American Bald Eagles Watch Over Dubuque
The American Bald Eagles who nest in this tree near the US 20 SW Arterial interchange in Dubuque haven't let the various construction projects in the area move them out of their nest. Bald Eagles build the largest tree nests of any animal known on earth. As eagles continue to add to their nests each year, some have been recorded well in excess of a ton.
These beautiful birds don't normally get their full colors until they reach age four or five. Immature eagles are brown with white streaks. Males and females are virtually identical, although adult females are often around 25 percent larger than males.

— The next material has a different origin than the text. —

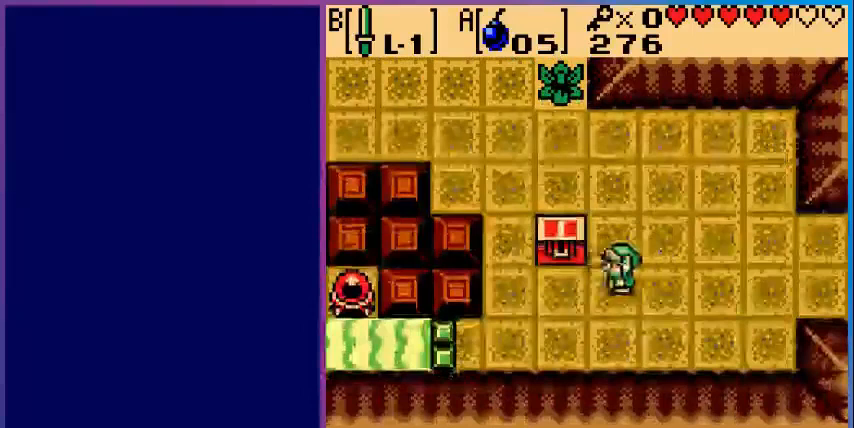
{"buttons": ["A"], "events": [[280, "DPAD_LEFT", "up"], [280, "DPAD_UP", "down"], [440, "A", "down"], [440, "DPAD_UP", "up"]]}
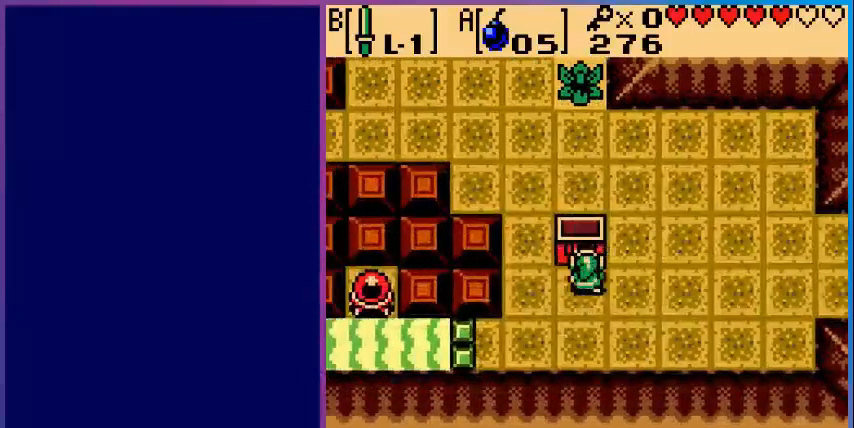
{"buttons": [], "events": [[120, "A", "up"]]}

American Bald Eagles are opportunistic feeders, with a very broad diet. Scavenging for fish and "road-killed" animals are common practice
American Bald Eagles - Dubuque, IA
Widespread use of the insecticide DDT and other human-driven factors brought our national symbol near extinction. According to the US Fish & Wildlife Service, in 1963 there were only 487 nesting pairs of eagles left. Regulations limiting DDT brought about a strong, still-ongoing recovery. The sustainable or "normal" number of American Bald Eagles is something of a mystery. Counts weren't taken in ernest until the birds had already been in decline, so how many eagles we should expect in a given part of the U.S. isn't really known. The eagle's status in the 48 contiguous United States was changed from "endangered" to "threatened" in 1995, then in 1999, the "threatened" status was removed.